“I think I am,” she murmured. “I feel that I am going to God. Oh, papa, forgive, forgive me!” she exclaimed, bursting into tears of emotion, as she raised her hands to him in the moment’s excitement. “The trouble has been too much for me; I could not shake it off. All the sorrow that has been brought upon you through us, I think of it always: my heart aches with thinking of it. Oh, papa, forgive me before I die! It was not my fault; indeed, I did not know of it. Papa”—and the sobs became painfully hysterical, and Mr. Hastings strove in vain to check them—“I would have sacrificed my life to bring good to you and my dear mamma: I would have sold myself, to keep this ill from you!”
“Child, hush! There has been nothing to forgive to you. In the first moment of the smart, if I cast an unkind thought to you, it did not last; it was gone almost as soon as it came. My dear child, you have ever been my loving and dutiful daughter. Maria, shall I tell it you?—I know not why, but I have loved you better than any of my other children.”
She had raised herself from the pillow, and was clasping his hand to her bosom, sobbing over it. Few daughters have loved a father as Maria had loved and venerated hers. The Rector’s face was preternaturally pale and calm, the effect of his powerfully suppressed emotion.
“It has been too much for me, papa. I have thought of your trouble, of the discomforts of your home, of the blighted prospects of my brothers, feeling that it was our work. I thought of it always, more perhaps than of other things: and I could not battle with the pain it brought, and it has killed me. But, papa, I am resigned to go: I know that I shall be better off. Before these troubles came, I had not learned to think of God, and I should have been afraid to die.”
“It is through tribulation that we must enter the Kingdom,” interrupted the calm, earnest voice of the clergyman. “It must come to us here in some shape or other, my child; and I do not see that it matters how, or when, or through whom it does come, if it takes us to a better world.
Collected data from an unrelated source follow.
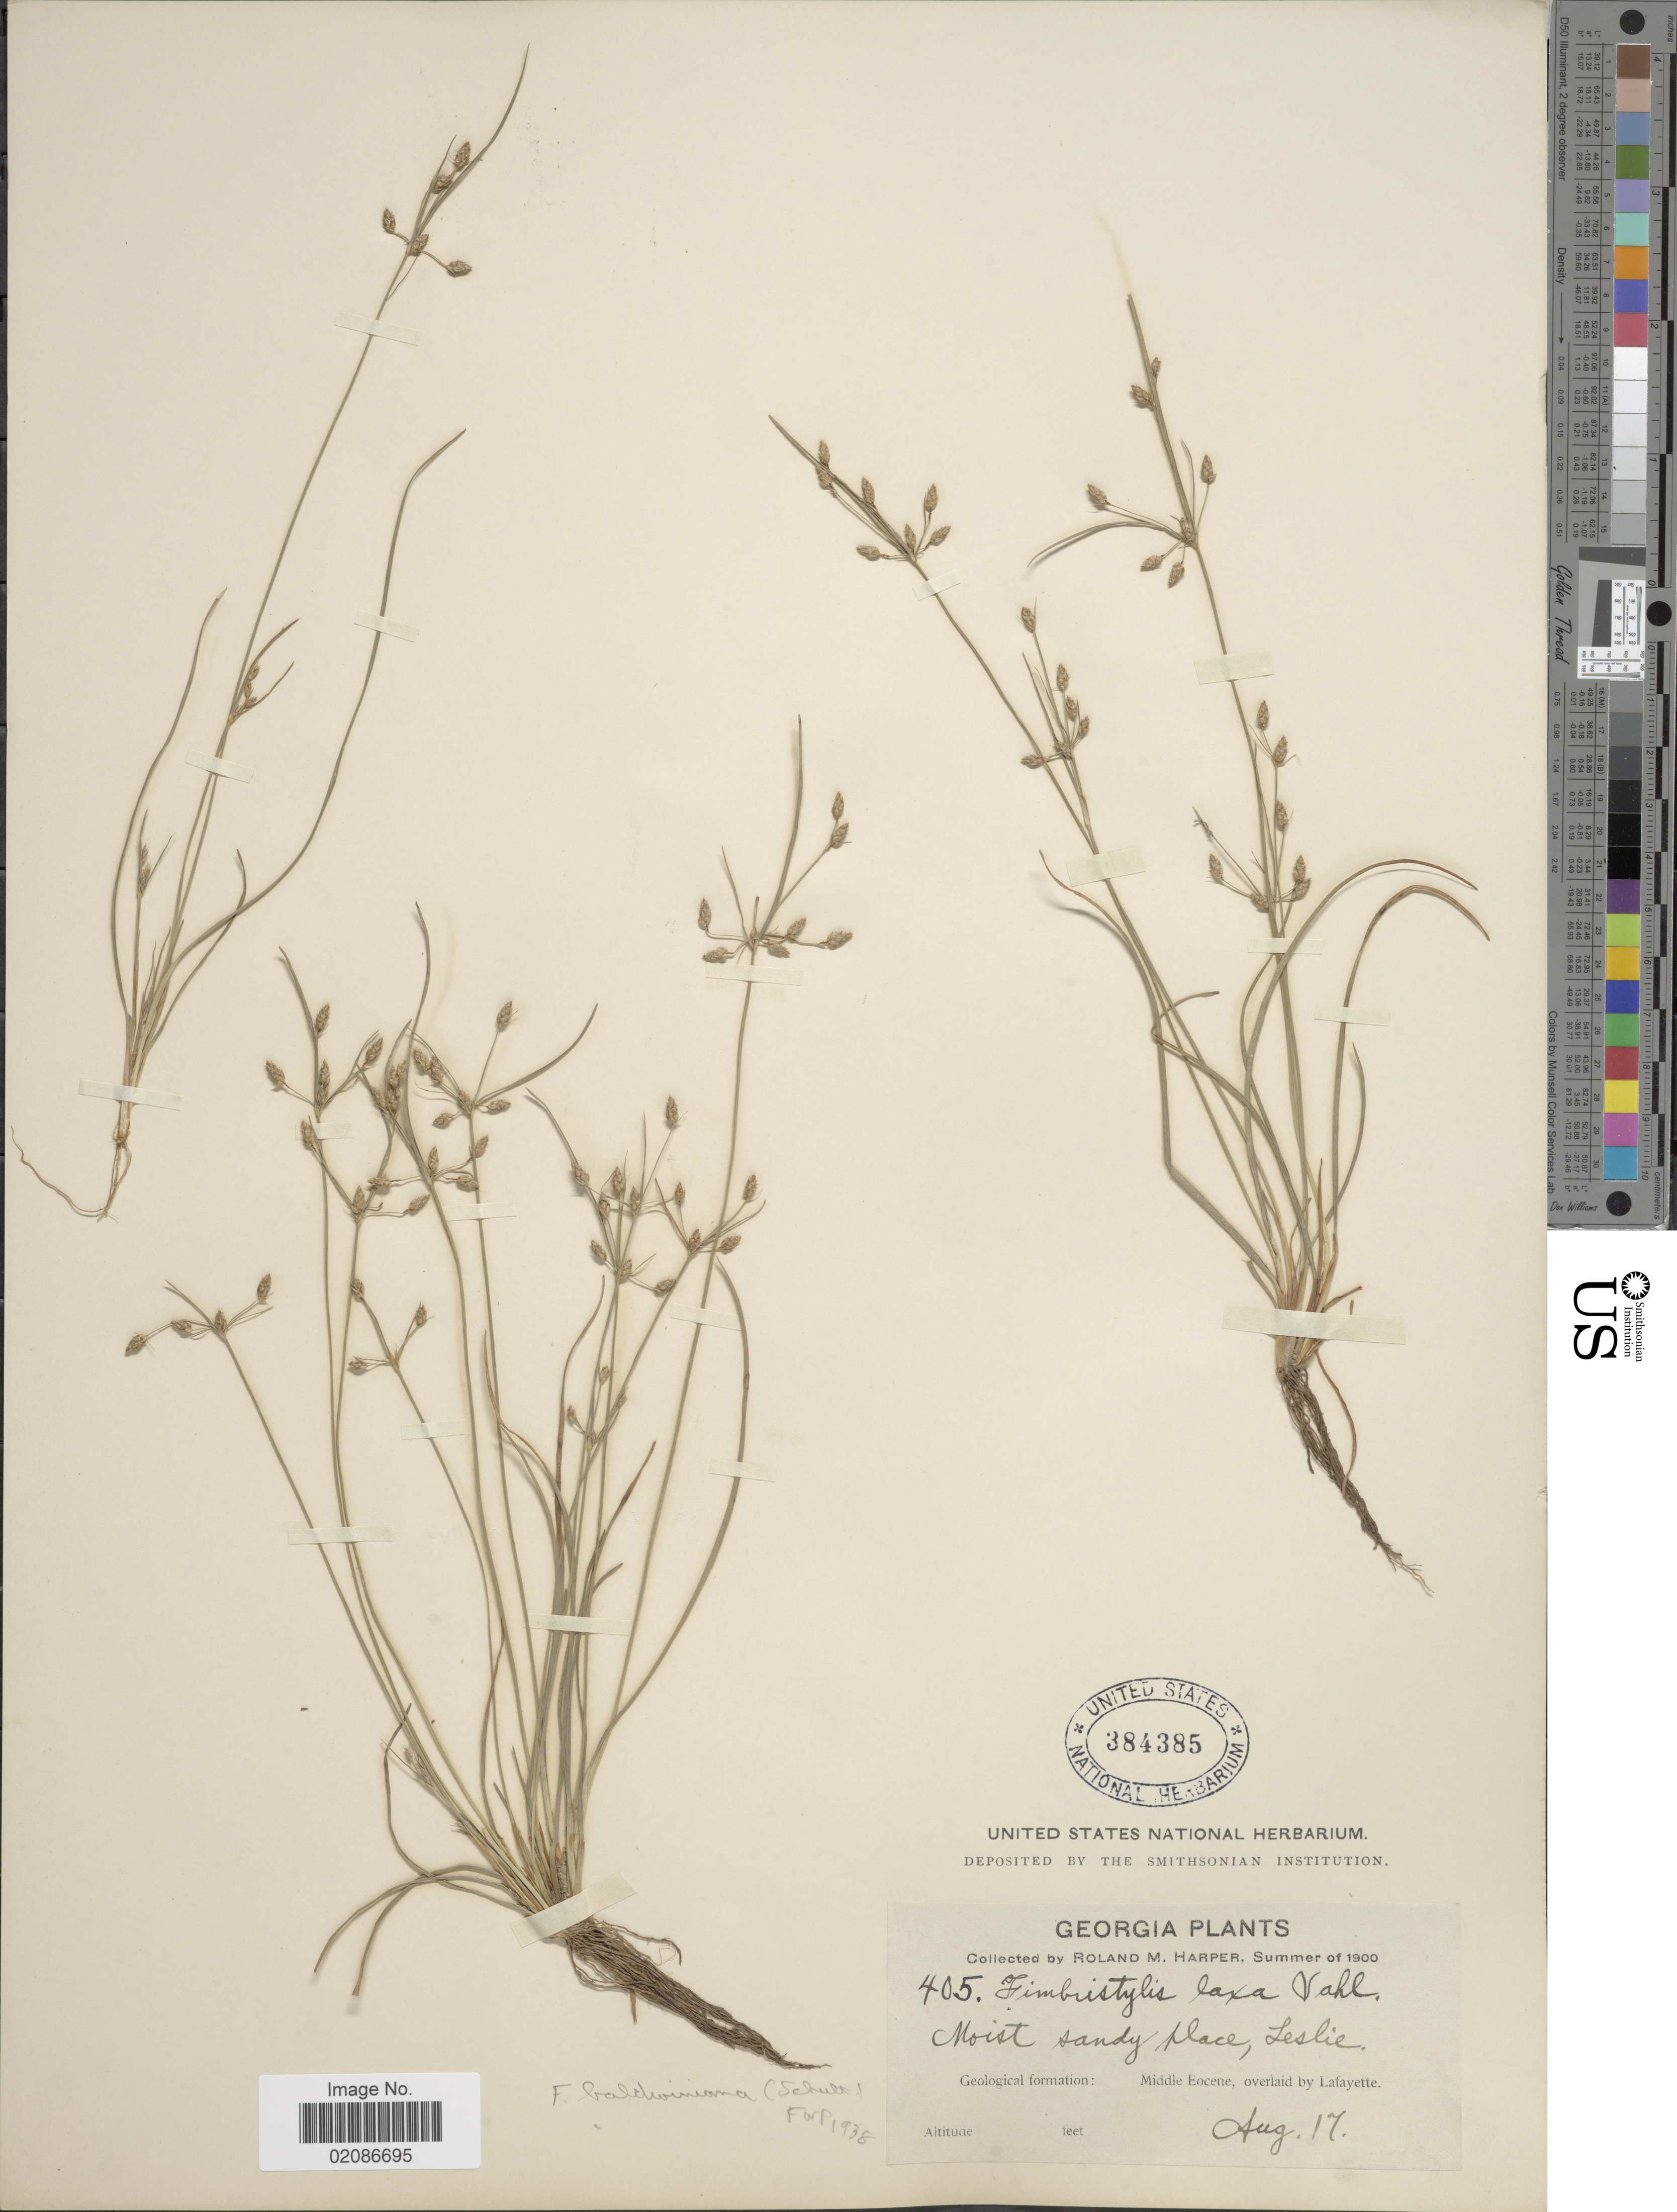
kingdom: Plantae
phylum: Tracheophyta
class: Liliopsida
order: Poales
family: Cyperaceae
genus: Fimbristylis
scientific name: Fimbristylis dichotoma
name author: (L.) Vahl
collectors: R. M. Harper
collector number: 405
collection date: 1900-08-17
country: United States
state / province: Georgia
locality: Moist sandy place, Leslie. Geological formation: Middle Eocene, overlaid by Lafayette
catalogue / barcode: US 384385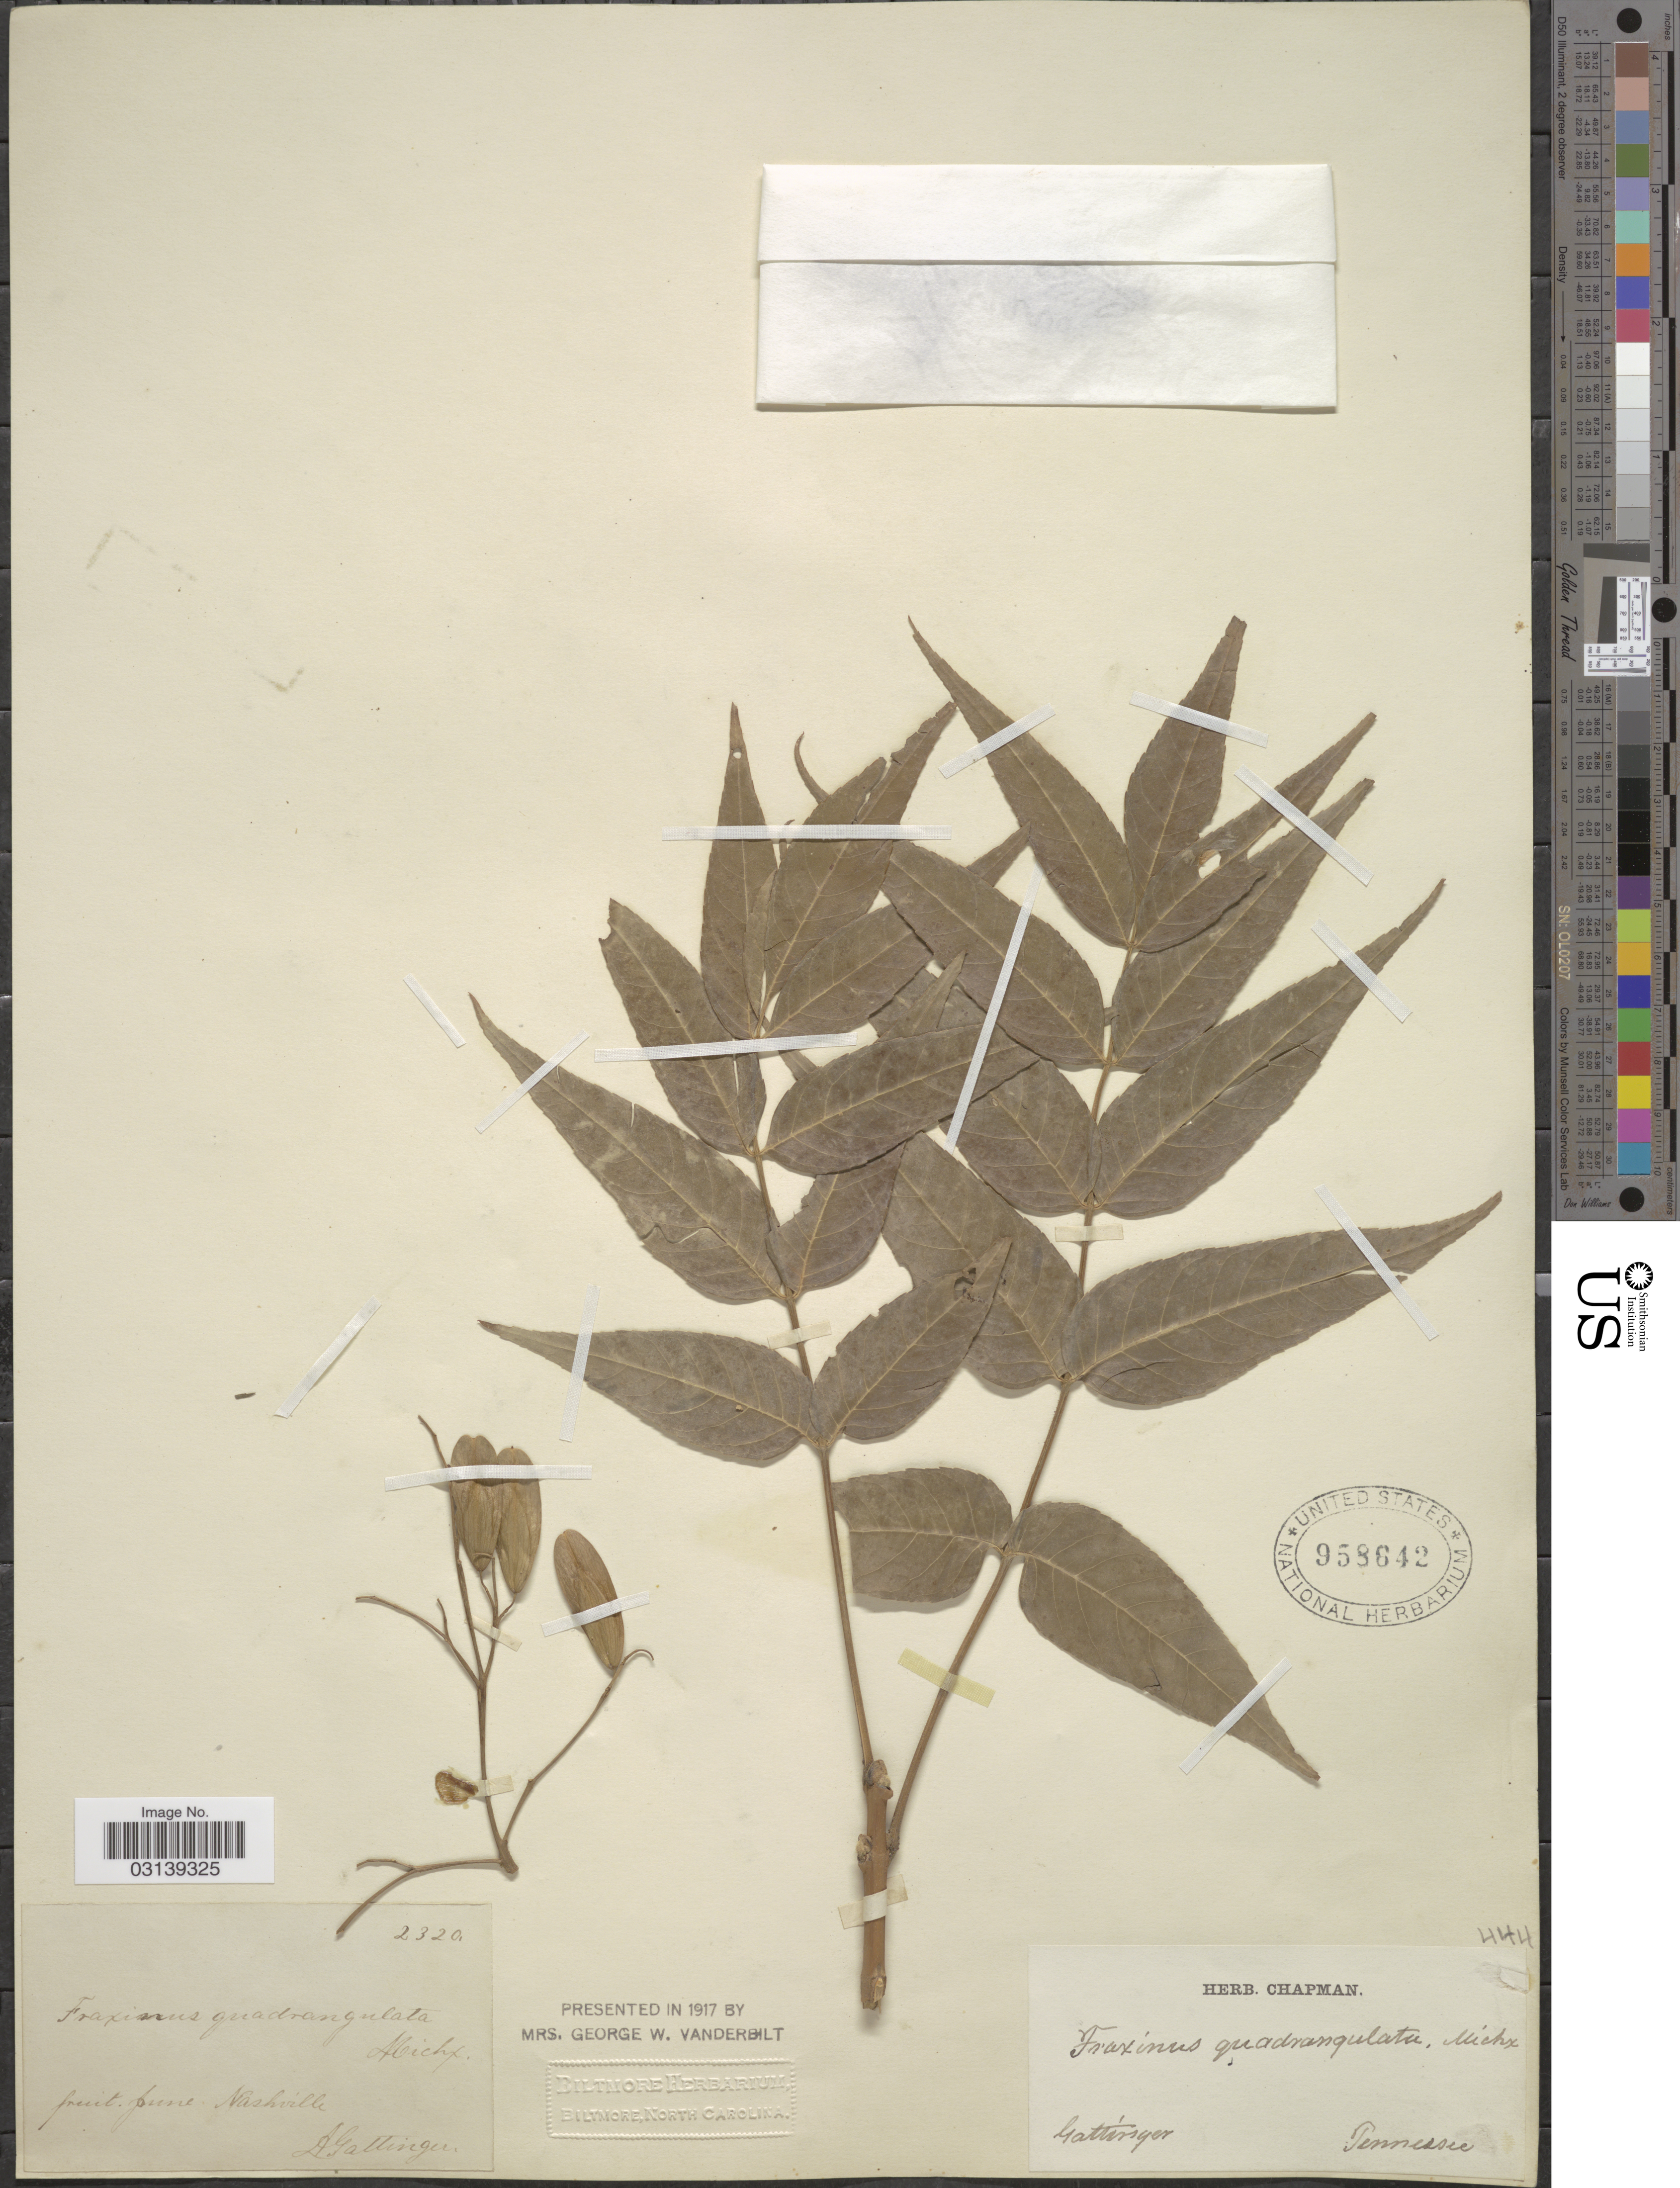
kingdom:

You have had your share of it: but God is a just and merciful Judge, and if He has given you a full share of sorrow, He will deal out to you His full recompense.”
“Yes,” she gently said, “I am going to God. Will you pray for me, papa?—that He will pardon me and take me for Christ’s sake. Oh, papa! it seems—it seems when we get near death as if the other world were so very near to this! It seems such a little span of time that I shall have to wait for you all before you come to me. Will you give my dear love to mamma if I should not live to see her, and say how I have loved her: say that I have only gone on first; that I shall be there ready for her. Papa, I dare say God will let me be ever waiting and looking for you.”
Mr. Hastings turned to search for a Book of Common Prayer. He saw Maria’s on her dressing-table—one which he had given her on her marriage, and written her name in—and he opened it at the “Visitation of the Sick.” He looked searchingly at her face as he returned: surely the signs of death were already gathering there!
“The last Sacrament, Maria?” he whispered. “When shall I come?”
“This evening,” she answered. “George will be here then.”
The Reverend Mr Hastings bent his eyebrows with a frown, as if he thought—— But no matter. “At eight o’clock, then,” he said to Maria, as he laid the book upon the bed and knelt down before it. Maria lay back on her pillow, and clasping her hands upon the shawl which covered her bosom, closed her eyes to listen.